Мы с детьми этим летом сняли наш первый игровой фильм. Это испанская сказка "Курочка королева". Почему дети выбрали для экранизации именно эту сказку, для меня так и осталось загадкой :)
http://video.mail.ru/mail/dashast69/_myvideo/3.html
Качество не очень, т.к. снимали дешёвым фотиком.

----------


## Лев

Какие вы скромные... Молодцы!!! :Yes4:

----------


## PAN

*даша_ст*, 

Прими совет от старого, всеми забытого режиссера...

И со сцены, и с экрана, самым значимым средством воздействия на зрителя всегды были и будут ГЛАЗА... :Ok: 

Ну и о технике записи аудио не следует забывать... Поищи у наших ребят... :Yes4: 

В целом же - умницы... За что и будет у тебя первая значимая сумма репутации... :flower:

----------


## ТАТЬЯНА55

> Мы с детьми этим летом сняли наш первый игровой фильм. Это испанская сказка "Курочка королева". Почему дети выбрали для экранизации именно эту сказку, для меня так и осталось загадкой :)


молодцы,для начала оооченьхорошо,есть многохороших,добрых,наших сказок.успехов!

----------


## Буча

У меня инет слабый, но ждала и посмотрела от начала до конца. Молодцы, здорово!!! Артисты замечательные!



> И со сцены, и с экрана, самым значимым средством воздействия на зрителя всегды были и будут ГЛАЗА..
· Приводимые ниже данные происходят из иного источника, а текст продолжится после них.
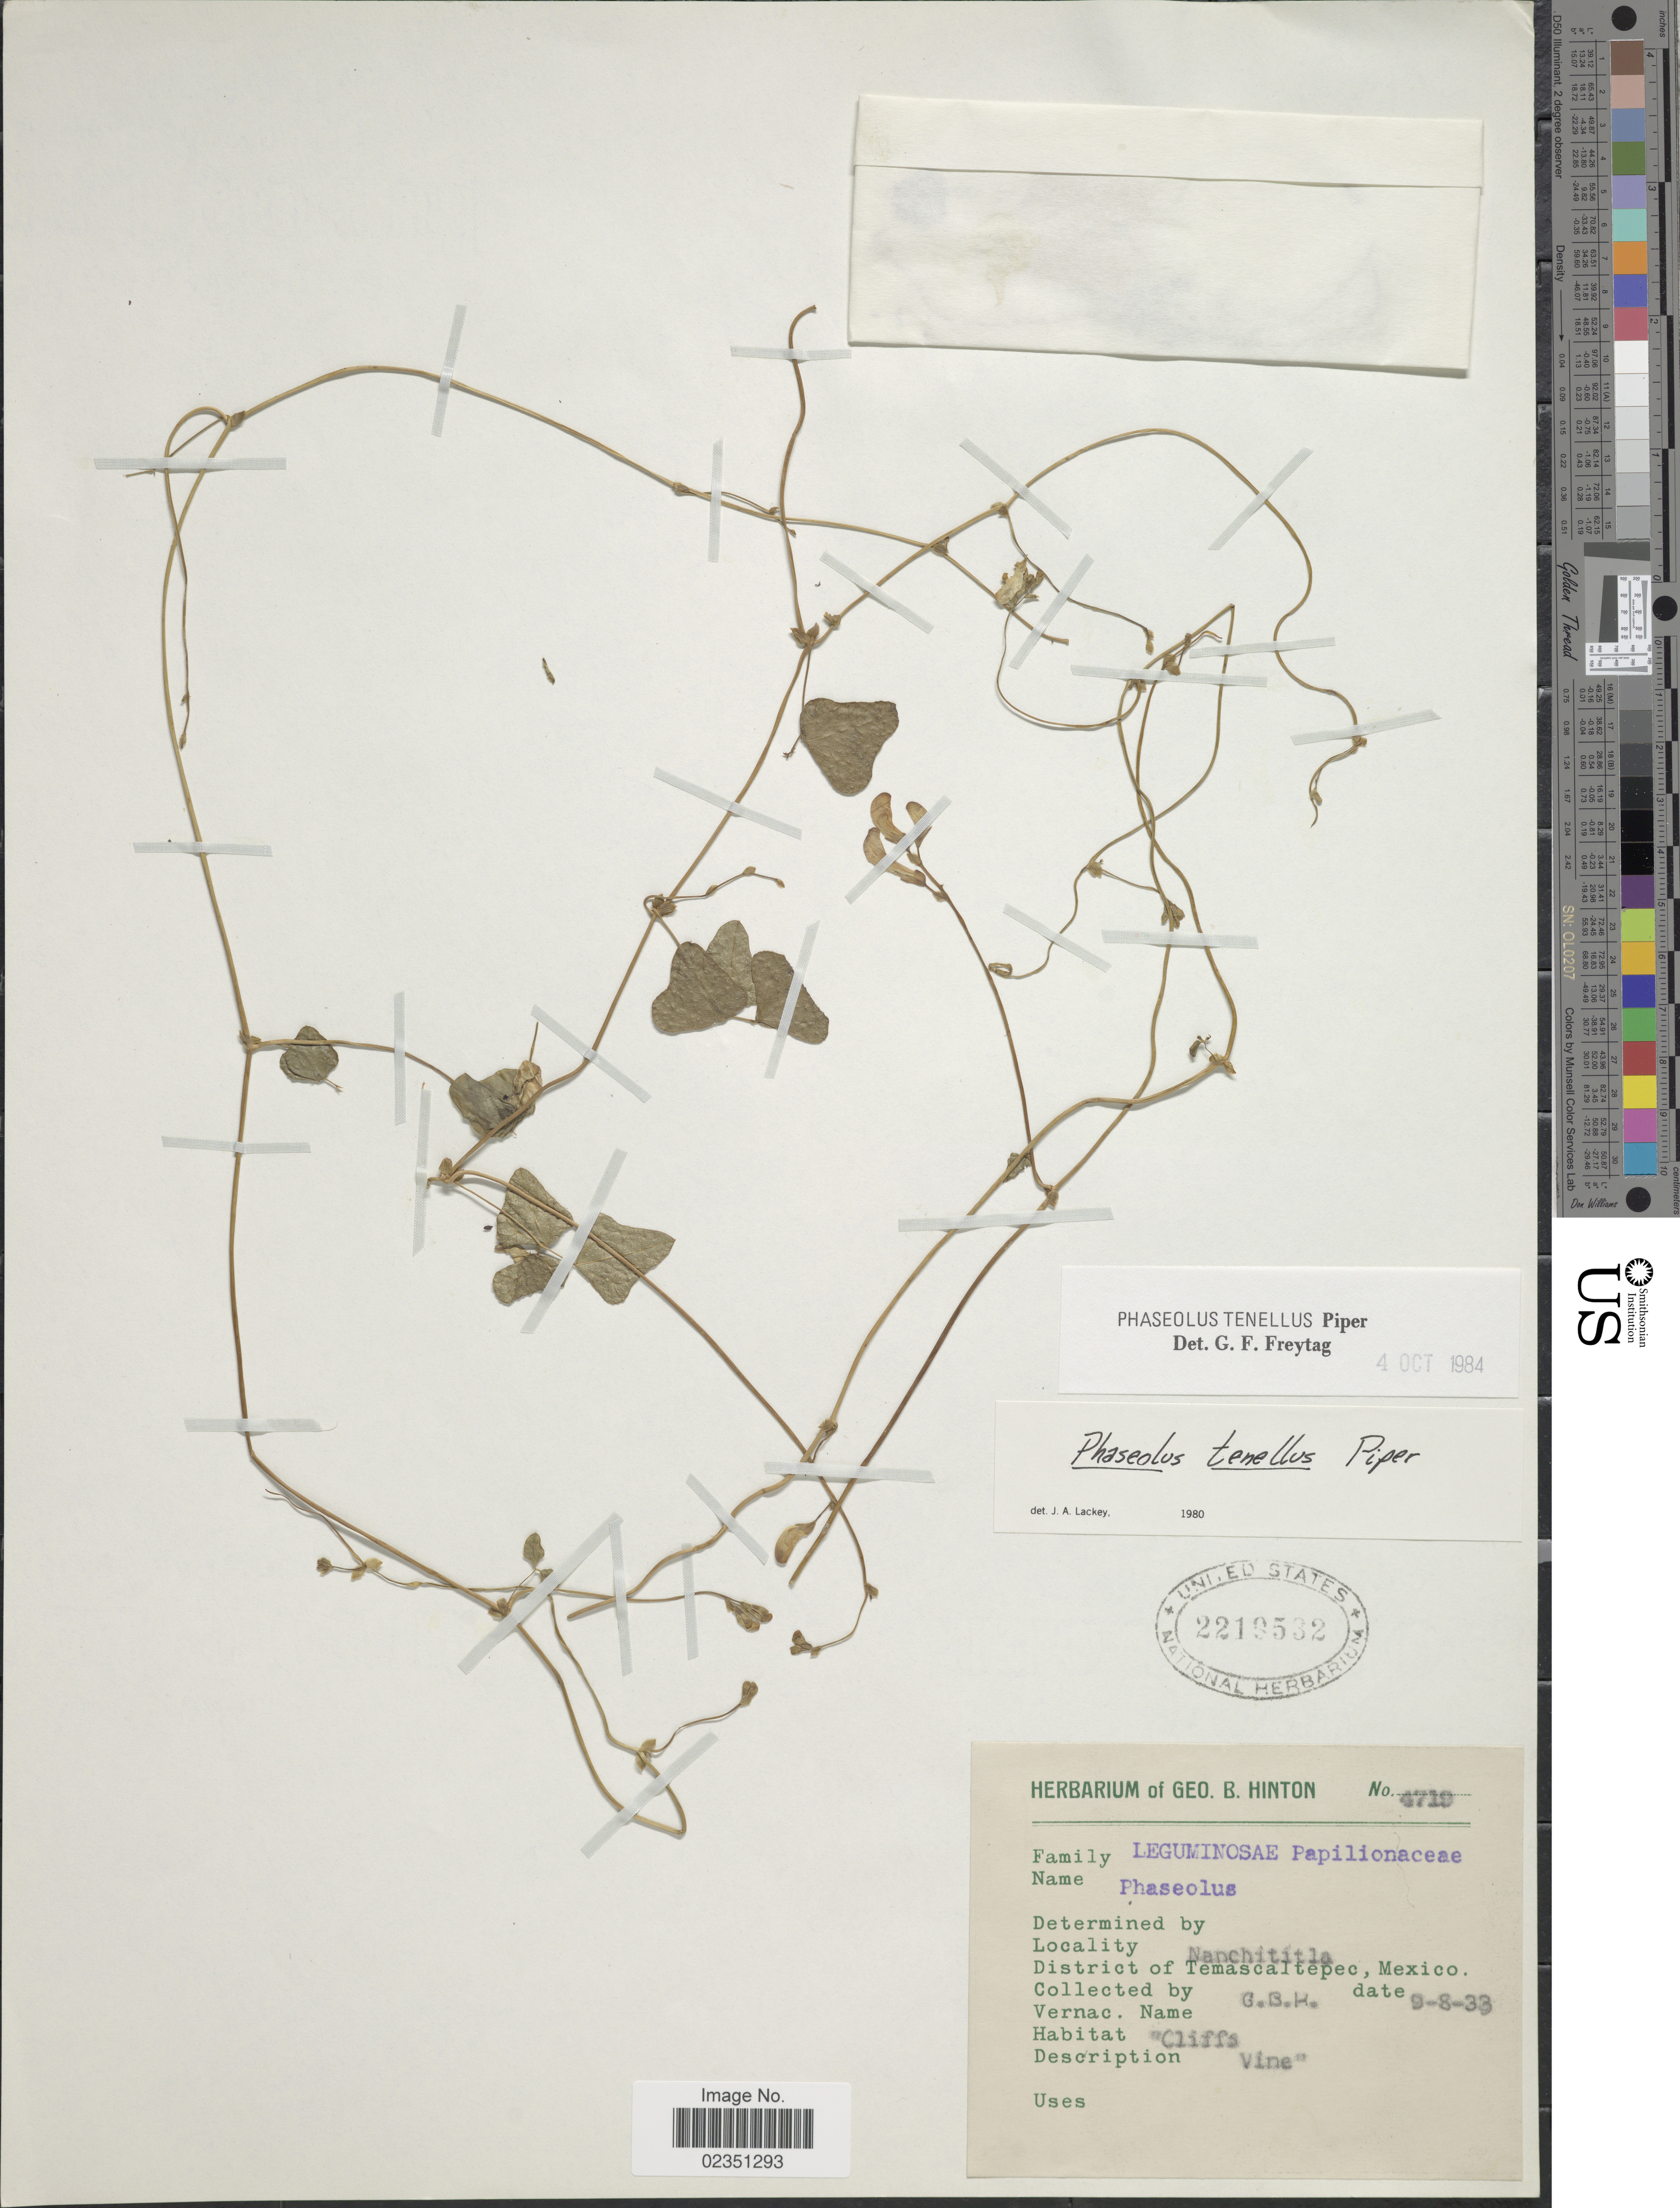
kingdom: Plantae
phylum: Tracheophyta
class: Magnoliopsida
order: Fabales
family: Fabaceae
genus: Phaseolus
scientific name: Phaseolus tenellus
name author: Piper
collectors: G. B. Hinton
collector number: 4719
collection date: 1933-08-09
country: Mexico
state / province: México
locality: Nanchititla, District of Temascaltepec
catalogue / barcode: US 2219532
С этим согласна, глазок в кадре не хватало, но если учесть, что это первый "полнометражный" фильм :Ok:

----------


## Шураша

Молодцы. Тема близка. Вот уже несколько лет подряд, будучи летом в детских лагерях, снимаю игровые фильмы с участием детей. http://video.mail.ru/list/potopyak/_myvideo/18.html  Думаю, надо завести ветку по игровому кино.

----------


## Анюша

> Мы с детьми этим летом сняли наш первый игровой фильм.


ООО, какие молодцы!!! А режиссировал, снимал и монтировал кто? Какая память детям !!! Здорово!

----------


## даша_ст

*Анюша*, дети выбрали сказку для фильма (у нас такая пластинка есть) и были актёрами. Остальное делала я (их мама)

----------


## ТАТЬЯНА55

> летом в детских лагерях, снимаю игровые фильмы с участием детей.


Помоему тут не лето,хотя какая разница если фильм классный.Молодцы большую работу проделали.И легенда неплохая.Я думаю что ничего заводить не надо,вполне можно и здесь размещать.Так что ждём новых шедевров!!

----------


## Абюл45

Даша, просто гениально, Молодцы!!!!! Ждём ваших новых творений!

----------


## даша_ст

Наш новый фильм по мотивам сказки К.Чуковского
http://video.mail.ru/mail/dashast69/_myvideo/8.html

----------


## даша_ст

Этим летом мы сняли на даче новый фильм "Стёпа и Слоник"

----------


## даша_ст

Наш новый фильм о новогодних чудесах))

----------


## даша_ст

Наш новый фильм "Каргопольские игрушки"

----------


## Aniva

Как здорово! И детям какая память.

----------


## Aniva

Очень интересно. Я  тоже немного подобное снимала, но у вас прямо развёрнутый сценарий. Целая сказка.

----------